I got off the bus at Stoney Middleton and took a steep footpath up through the village which was followed by a flatter section of farm track across fields and down into Coombs Dale where I spotted a temporal spacial portal leading to an infinite number of parallel universes.
Deciding to stay in this universe I climbed out of Coombs Dale along a side valley which isn't named on the map, and then took the track which leads down to Rowland. I didn't go to Rowland though; instead I branched off along Hardrake Lane, a well-defined footpath half way up Longstone Edge with good views in most directions. By now the sun was breaking through the clouds and so I was able to get a few decent photographs.
The first was taken along Hardrake Lane looking back at where I'd just come from, and the second, looking back again, this time at Longstone Edge just as I was about to enter a small dry dale to the north of Great Longstone.
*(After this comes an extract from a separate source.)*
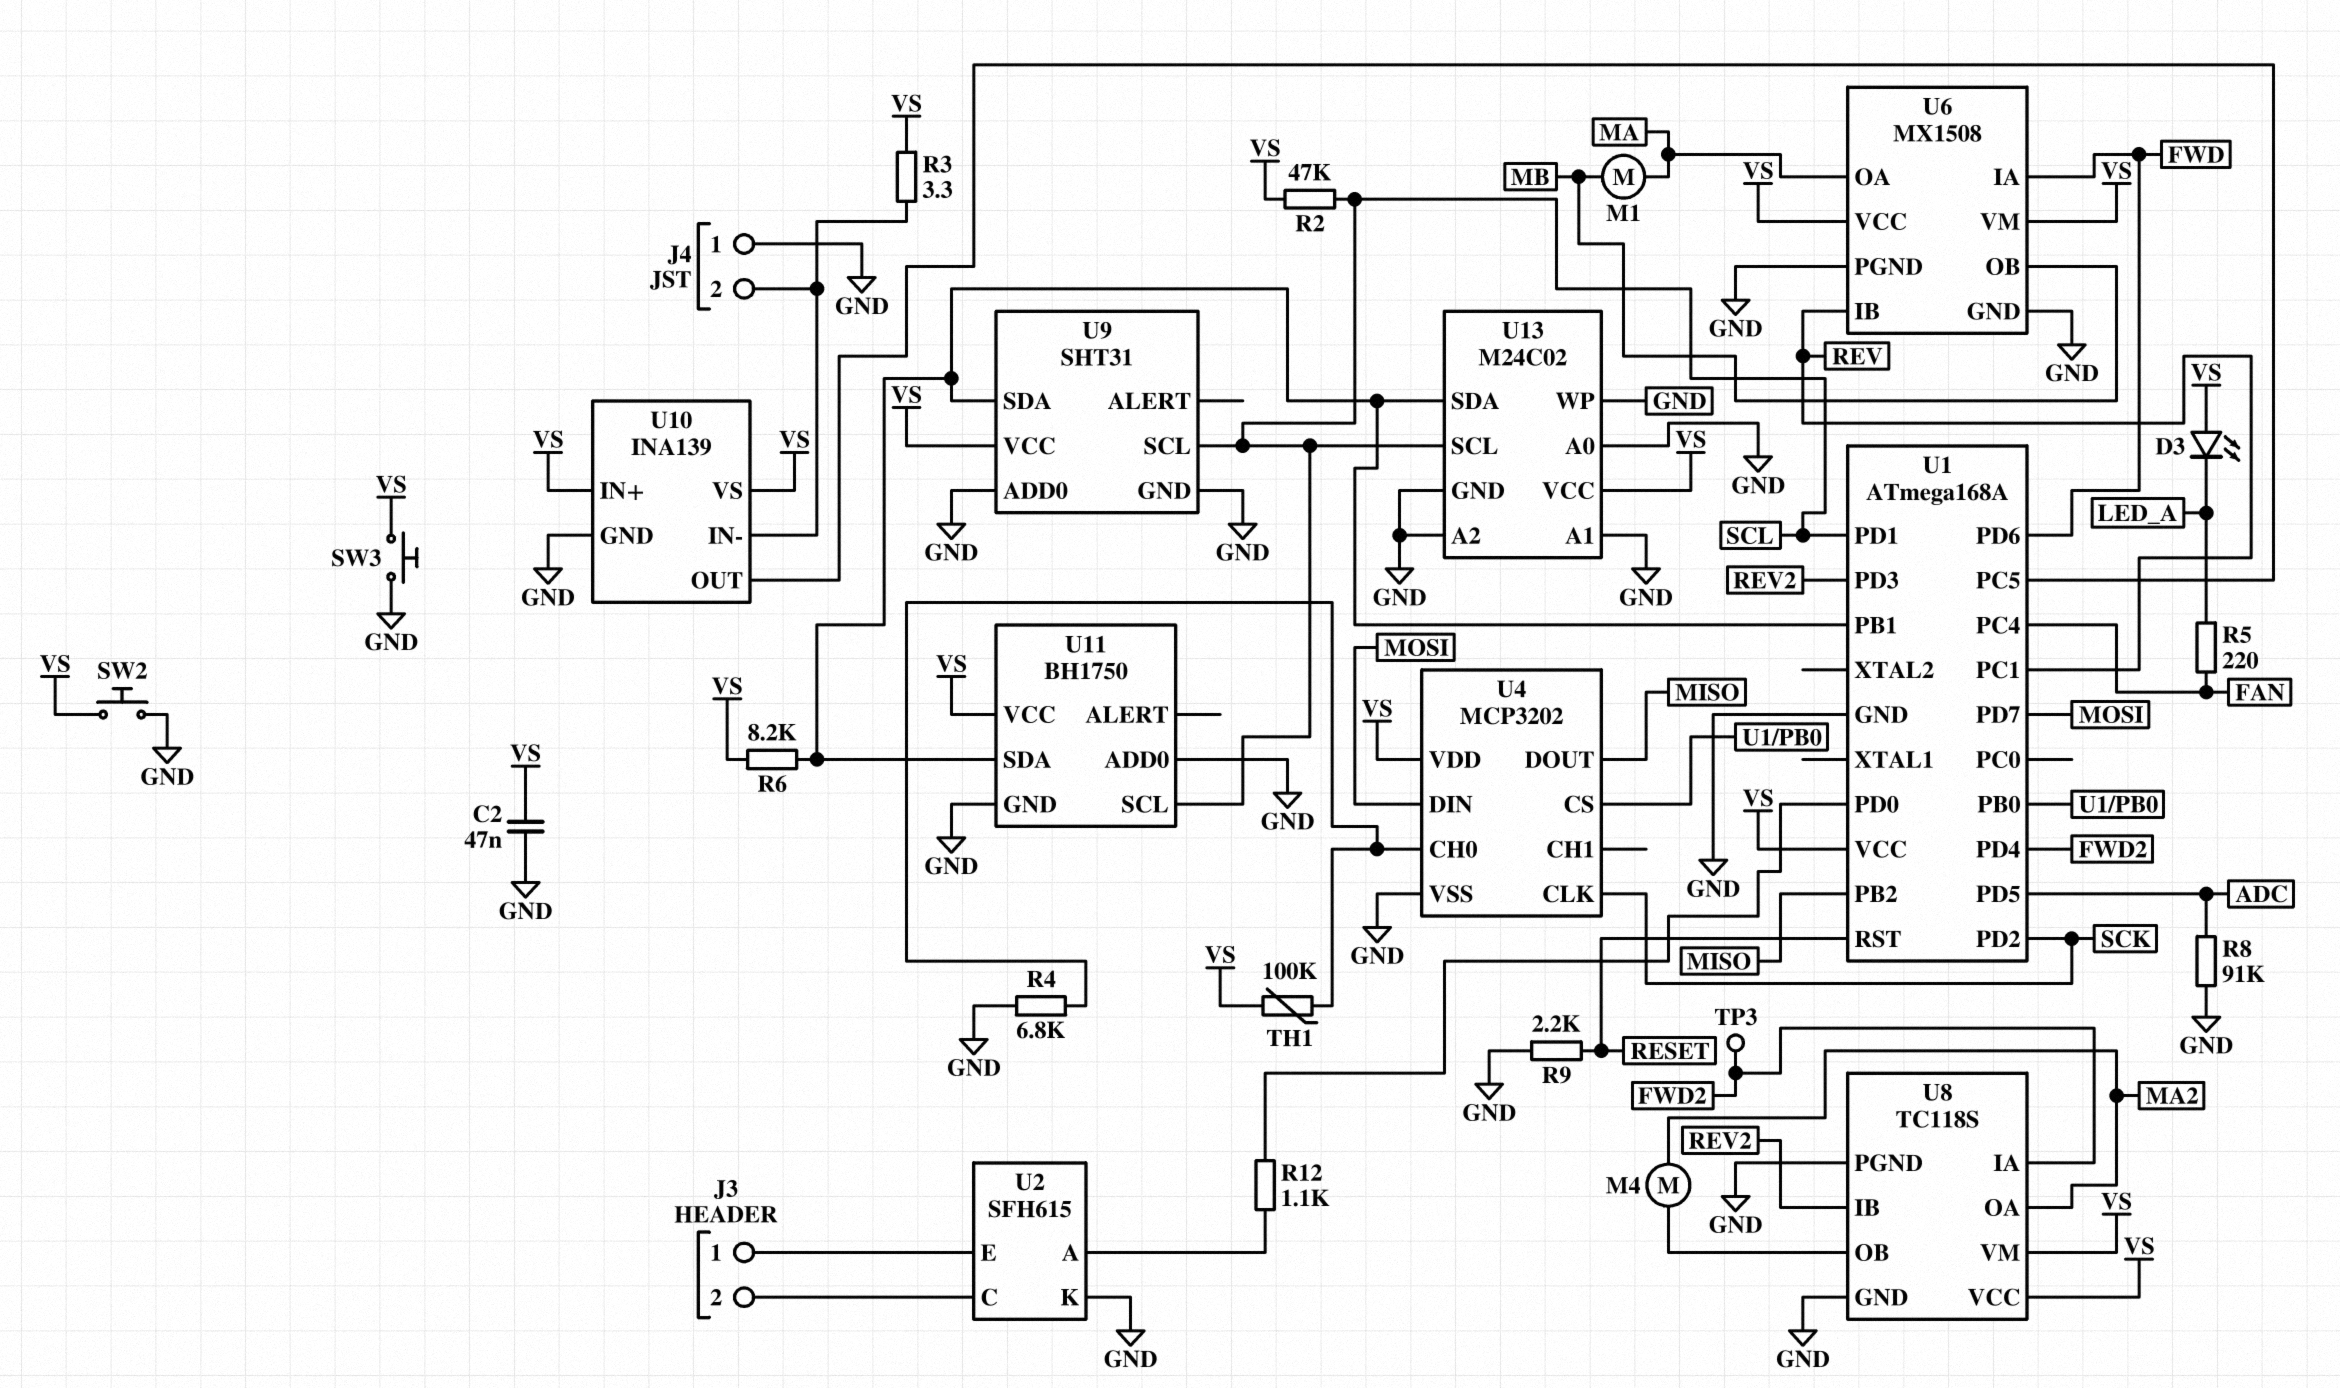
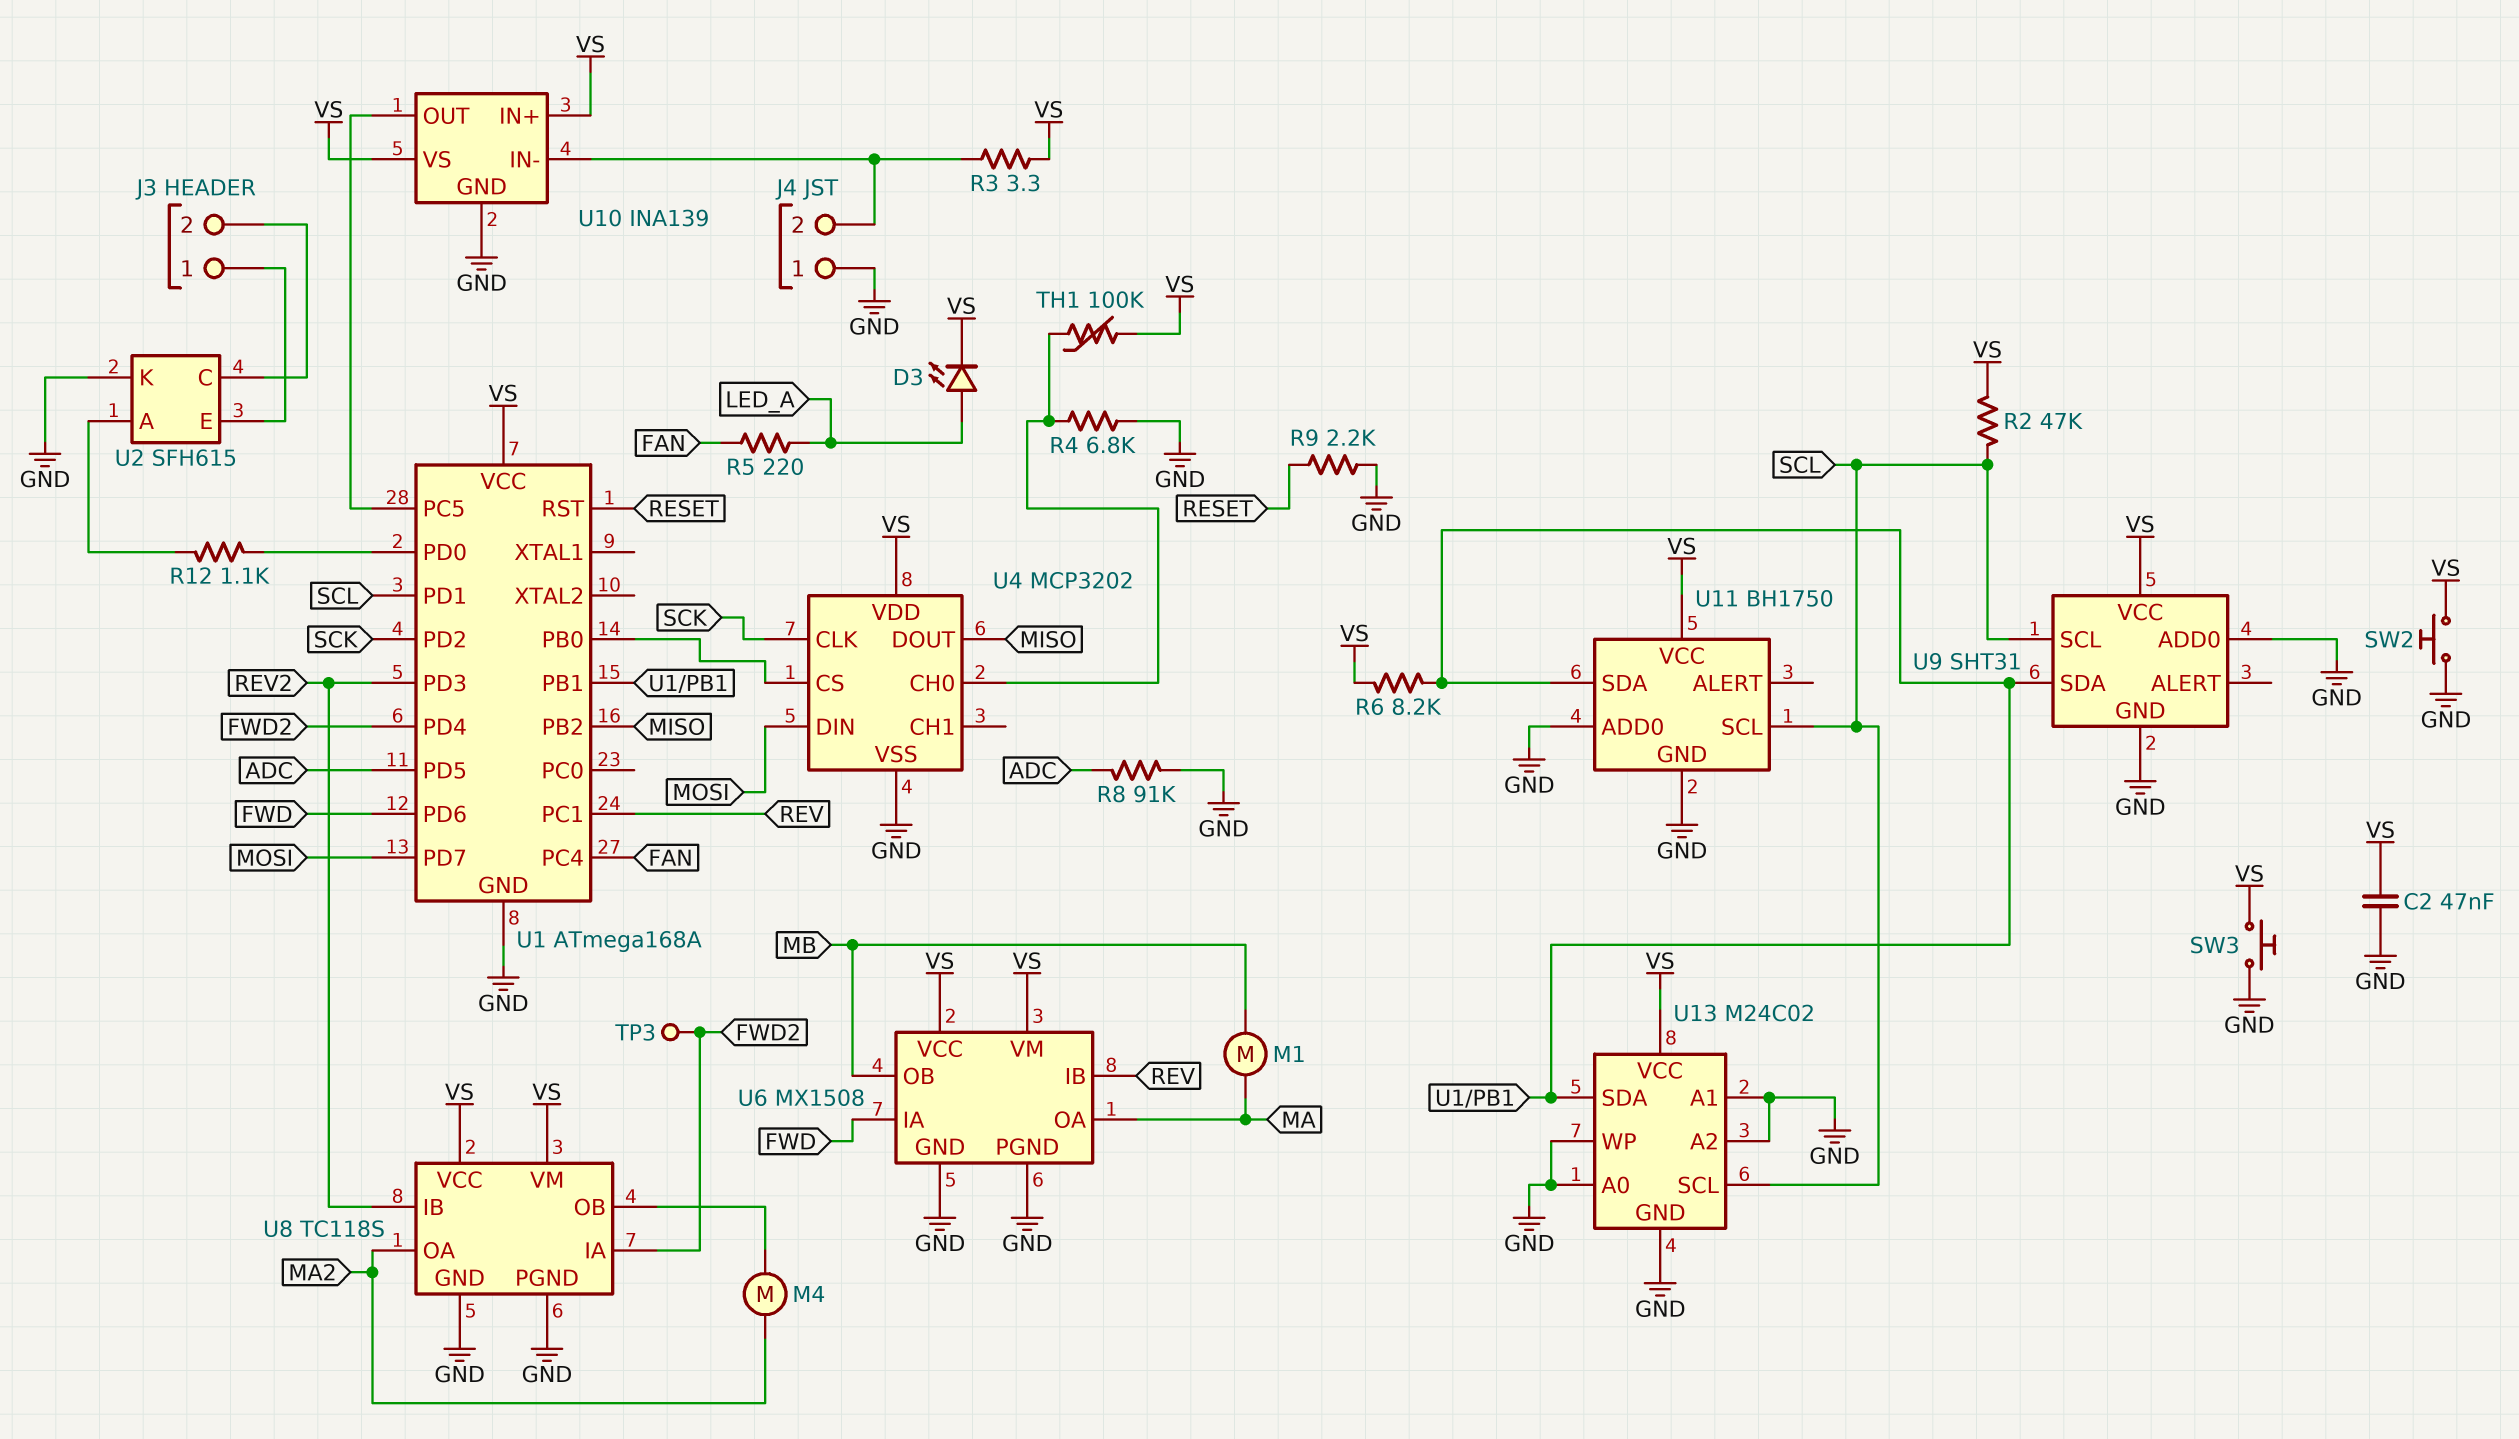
D3: LED (A VS, K LED_A) -> LED (A LED_A, K VS)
Since reaching the area where these two photographs had been taken my camera had been warning me about the battery needing recharging: I managed to take a few shots of the church as I entered the village...but that was it.
I crossed the main street in Great Longstone and took a footpath leading towards the Monsal Trail: there are several. This one, in places was a ginnel, and in other places was a snicket. Both of these words are used in Yorkshire dialect and so I don't know how far south their usage in Derbyshire might reach.
I soon reached the Monsal Trail, and then Hassop Station, where I stopped for refreshments; a pot of tea and a scone.
There was no rush to catch the bus and so I sat on a bench just beyond the old station. After a few minutes two women walked by, chatting loudly. Suddenly one of them stopped mid-sentence and pointed at me and told her friend that she had planted the tree behind me many years ago, and then, in just as strident a manner informed her companion that they've now put a bench in front of it...the bench I was sitting on.
I didn't hear either of them make reference to me though, but I didn't know what to say, or do; so I said nothing and did nothing - I just continued sitting where I was until it was time to walk to the bus-stop at Pineapple House Farm.
As I was waiting for the bus I noticed a small mammal run across the road, something long and slender: a stoat, weasel, polecat, or ferret. Take your pick; I don't know the difference.